* **Assignment**
Output exactly the lines below, starting with the line that has "left shoulder: (148, 207)" and going on through the line that has "left hip: (326, 264)", both included, and no other lines.

* **Data provided**
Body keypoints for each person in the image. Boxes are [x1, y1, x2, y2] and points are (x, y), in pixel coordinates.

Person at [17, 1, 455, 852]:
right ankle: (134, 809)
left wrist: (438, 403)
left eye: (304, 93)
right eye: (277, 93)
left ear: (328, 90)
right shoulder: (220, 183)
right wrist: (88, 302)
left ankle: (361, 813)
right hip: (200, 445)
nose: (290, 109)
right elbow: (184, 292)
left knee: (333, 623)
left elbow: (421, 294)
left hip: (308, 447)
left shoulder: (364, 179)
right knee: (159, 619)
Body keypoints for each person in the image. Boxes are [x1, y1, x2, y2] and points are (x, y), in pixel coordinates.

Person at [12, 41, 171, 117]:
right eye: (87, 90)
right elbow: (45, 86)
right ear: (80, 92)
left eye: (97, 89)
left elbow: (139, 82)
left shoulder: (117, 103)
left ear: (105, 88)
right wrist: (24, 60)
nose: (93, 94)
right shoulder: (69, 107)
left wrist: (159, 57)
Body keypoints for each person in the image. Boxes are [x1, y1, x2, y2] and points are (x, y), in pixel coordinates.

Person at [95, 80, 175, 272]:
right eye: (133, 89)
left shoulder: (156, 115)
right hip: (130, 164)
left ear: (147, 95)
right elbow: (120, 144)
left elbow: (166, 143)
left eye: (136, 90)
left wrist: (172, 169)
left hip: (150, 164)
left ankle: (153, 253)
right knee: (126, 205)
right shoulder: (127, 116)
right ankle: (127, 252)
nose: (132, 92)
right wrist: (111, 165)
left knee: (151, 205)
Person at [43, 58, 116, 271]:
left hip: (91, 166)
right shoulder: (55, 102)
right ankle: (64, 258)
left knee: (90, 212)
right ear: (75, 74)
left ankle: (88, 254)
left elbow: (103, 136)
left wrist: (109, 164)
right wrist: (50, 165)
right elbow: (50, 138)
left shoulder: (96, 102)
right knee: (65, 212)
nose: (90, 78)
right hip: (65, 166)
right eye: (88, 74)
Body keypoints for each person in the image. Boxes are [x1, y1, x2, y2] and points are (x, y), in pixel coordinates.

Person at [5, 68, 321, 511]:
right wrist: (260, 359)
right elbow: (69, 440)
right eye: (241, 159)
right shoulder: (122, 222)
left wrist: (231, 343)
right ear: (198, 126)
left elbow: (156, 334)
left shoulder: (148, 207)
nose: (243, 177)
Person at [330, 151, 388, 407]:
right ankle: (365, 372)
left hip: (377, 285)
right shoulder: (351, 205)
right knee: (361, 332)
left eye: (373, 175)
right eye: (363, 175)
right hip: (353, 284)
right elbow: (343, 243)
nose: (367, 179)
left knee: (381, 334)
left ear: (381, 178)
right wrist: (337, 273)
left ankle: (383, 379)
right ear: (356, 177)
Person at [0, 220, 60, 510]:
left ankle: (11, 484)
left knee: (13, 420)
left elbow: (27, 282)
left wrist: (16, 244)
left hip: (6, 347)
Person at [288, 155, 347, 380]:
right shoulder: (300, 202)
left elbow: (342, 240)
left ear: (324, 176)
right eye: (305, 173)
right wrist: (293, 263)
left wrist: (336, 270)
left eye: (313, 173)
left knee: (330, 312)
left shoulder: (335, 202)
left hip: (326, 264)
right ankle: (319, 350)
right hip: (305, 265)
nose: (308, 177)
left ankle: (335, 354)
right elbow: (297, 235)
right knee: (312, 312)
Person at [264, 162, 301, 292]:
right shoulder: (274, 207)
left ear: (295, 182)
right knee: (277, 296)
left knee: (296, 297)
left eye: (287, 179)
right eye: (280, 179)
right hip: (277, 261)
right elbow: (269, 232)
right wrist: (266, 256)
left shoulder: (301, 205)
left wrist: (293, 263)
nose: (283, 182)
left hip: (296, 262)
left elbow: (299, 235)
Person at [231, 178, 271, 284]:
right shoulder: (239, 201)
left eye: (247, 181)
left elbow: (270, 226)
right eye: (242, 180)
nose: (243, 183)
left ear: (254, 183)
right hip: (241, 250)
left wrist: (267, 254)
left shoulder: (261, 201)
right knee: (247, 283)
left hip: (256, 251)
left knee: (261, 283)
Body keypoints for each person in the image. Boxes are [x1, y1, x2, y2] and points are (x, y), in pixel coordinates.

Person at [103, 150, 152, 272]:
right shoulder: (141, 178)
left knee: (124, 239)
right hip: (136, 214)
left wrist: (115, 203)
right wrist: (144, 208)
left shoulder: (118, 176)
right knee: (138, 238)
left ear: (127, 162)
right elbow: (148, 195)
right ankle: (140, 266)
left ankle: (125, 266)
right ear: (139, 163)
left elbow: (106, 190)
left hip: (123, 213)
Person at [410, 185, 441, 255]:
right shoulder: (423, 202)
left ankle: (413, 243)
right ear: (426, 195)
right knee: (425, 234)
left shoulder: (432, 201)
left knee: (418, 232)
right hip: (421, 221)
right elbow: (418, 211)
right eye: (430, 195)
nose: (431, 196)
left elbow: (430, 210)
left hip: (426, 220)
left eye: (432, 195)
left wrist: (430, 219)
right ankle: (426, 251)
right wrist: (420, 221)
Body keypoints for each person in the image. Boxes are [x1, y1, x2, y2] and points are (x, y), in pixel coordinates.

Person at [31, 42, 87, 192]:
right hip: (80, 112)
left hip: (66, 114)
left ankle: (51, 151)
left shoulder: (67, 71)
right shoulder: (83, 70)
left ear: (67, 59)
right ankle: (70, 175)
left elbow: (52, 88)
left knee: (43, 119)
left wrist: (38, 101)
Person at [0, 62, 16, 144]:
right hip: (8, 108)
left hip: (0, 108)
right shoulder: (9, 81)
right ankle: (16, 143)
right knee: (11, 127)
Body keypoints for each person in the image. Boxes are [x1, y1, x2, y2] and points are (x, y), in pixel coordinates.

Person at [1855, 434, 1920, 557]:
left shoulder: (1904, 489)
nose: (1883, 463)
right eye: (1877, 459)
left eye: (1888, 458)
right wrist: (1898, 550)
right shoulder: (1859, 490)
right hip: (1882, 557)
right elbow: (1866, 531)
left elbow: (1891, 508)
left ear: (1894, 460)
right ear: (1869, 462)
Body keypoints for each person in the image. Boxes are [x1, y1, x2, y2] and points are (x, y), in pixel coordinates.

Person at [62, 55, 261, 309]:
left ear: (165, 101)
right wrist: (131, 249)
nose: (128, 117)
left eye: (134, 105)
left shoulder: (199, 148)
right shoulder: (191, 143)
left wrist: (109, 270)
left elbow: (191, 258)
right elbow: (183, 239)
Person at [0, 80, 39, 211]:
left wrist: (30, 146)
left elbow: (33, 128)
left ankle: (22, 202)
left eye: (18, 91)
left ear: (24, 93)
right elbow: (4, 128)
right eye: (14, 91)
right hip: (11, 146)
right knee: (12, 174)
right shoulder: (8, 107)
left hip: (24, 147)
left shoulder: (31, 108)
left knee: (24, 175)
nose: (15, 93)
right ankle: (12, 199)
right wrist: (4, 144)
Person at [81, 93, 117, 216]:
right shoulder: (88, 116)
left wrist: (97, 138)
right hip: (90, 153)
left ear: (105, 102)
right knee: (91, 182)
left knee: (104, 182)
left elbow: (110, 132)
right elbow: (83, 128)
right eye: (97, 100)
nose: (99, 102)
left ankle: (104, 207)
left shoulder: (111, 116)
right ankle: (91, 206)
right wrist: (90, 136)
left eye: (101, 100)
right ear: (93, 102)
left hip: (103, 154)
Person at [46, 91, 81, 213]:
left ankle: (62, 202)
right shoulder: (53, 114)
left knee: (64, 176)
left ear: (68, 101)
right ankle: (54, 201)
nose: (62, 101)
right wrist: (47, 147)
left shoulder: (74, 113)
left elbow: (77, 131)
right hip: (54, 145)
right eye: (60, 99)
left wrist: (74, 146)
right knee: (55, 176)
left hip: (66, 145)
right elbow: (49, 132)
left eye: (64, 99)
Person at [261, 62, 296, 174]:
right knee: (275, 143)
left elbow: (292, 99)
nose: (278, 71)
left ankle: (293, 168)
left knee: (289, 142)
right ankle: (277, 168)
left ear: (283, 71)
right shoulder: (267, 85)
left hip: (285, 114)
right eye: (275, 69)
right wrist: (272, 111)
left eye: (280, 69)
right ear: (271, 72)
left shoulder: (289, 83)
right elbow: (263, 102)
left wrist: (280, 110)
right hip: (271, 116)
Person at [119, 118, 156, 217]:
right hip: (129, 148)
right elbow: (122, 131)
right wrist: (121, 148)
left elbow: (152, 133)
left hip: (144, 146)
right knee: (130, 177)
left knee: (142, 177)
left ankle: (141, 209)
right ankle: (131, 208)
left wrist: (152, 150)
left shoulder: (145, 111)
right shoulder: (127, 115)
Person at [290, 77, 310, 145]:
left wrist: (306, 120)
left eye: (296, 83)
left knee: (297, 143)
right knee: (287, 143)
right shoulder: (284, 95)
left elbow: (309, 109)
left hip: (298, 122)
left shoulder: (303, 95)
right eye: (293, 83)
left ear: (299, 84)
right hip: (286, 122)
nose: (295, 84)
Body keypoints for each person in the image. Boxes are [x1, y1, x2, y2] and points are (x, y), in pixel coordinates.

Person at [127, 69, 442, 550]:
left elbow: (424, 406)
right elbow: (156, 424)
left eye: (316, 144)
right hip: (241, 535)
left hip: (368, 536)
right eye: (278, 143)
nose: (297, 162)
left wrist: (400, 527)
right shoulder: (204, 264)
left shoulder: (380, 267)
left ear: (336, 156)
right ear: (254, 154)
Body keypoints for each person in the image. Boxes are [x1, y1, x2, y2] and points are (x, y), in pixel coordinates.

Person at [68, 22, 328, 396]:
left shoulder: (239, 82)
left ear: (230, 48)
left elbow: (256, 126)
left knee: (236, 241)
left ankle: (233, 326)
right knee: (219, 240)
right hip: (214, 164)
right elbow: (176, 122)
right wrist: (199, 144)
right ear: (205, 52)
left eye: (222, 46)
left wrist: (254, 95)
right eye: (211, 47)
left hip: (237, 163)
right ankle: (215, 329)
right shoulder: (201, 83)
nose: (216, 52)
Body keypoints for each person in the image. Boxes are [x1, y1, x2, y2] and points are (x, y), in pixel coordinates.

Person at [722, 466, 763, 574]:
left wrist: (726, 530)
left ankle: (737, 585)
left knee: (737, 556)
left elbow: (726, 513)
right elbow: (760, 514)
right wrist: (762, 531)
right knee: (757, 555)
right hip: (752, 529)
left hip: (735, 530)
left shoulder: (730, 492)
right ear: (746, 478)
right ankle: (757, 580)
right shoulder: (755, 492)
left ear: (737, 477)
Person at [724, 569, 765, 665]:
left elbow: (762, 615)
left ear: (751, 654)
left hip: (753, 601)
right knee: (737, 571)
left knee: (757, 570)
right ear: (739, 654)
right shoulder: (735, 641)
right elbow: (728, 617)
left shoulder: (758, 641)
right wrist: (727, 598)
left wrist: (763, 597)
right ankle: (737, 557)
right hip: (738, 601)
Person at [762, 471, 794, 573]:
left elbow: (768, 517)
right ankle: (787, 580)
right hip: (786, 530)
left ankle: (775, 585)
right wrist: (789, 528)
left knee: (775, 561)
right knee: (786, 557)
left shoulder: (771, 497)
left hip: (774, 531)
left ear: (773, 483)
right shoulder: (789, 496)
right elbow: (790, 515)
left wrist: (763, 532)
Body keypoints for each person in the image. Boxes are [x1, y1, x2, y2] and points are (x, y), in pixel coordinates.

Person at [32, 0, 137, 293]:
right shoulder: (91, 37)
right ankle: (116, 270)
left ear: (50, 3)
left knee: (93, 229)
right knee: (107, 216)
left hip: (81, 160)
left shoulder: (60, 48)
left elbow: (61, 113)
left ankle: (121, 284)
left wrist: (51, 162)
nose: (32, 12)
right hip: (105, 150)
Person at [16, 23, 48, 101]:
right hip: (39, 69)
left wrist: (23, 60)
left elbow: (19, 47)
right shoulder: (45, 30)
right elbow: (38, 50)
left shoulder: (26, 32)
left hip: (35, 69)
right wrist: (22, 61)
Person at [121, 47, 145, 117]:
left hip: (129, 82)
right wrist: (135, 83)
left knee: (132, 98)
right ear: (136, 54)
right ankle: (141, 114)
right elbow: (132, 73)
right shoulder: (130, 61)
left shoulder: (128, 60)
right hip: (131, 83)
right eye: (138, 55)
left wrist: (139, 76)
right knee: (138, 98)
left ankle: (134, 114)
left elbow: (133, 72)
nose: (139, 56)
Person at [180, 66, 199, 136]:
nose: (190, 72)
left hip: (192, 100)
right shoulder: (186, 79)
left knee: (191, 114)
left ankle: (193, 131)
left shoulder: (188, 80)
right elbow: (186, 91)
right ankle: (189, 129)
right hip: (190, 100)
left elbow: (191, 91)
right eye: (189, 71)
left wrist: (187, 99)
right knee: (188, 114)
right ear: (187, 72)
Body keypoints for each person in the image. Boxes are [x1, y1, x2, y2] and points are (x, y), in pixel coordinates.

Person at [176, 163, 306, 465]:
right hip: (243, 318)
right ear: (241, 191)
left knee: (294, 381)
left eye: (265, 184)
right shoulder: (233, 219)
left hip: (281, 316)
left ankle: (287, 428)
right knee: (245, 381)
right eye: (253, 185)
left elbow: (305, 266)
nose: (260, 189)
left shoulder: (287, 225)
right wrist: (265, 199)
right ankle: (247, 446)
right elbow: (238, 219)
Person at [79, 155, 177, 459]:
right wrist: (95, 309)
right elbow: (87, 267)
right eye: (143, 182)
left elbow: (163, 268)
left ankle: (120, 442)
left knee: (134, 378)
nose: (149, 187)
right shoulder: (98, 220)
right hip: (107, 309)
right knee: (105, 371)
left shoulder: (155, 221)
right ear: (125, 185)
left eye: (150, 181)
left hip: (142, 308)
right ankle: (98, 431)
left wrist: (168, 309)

* **Completed exercise**
left shoulder: (148, 207)
nose: (243, 177)
Person at [330, 151, 388, 407]:
right ankle: (365, 372)
left hip: (377, 285)
right shoulder: (351, 205)
right knee: (361, 332)
left eye: (373, 175)
right eye: (363, 175)
right hip: (353, 284)
right elbow: (343, 243)
nose: (367, 179)
left knee: (381, 334)
left ear: (381, 178)
right wrist: (337, 273)
left ankle: (383, 379)
right ear: (356, 177)
Person at [0, 220, 60, 510]:
left ankle: (11, 484)
left knee: (13, 420)
left elbow: (27, 282)
left wrist: (16, 244)
left hip: (6, 347)
Person at [288, 155, 347, 380]:
right shoulder: (300, 202)
left elbow: (342, 240)
left ear: (324, 176)
right eye: (305, 173)
right wrist: (293, 263)
left wrist: (336, 270)
left eye: (313, 173)
left knee: (330, 312)
left shoulder: (335, 202)
left hip: (326, 264)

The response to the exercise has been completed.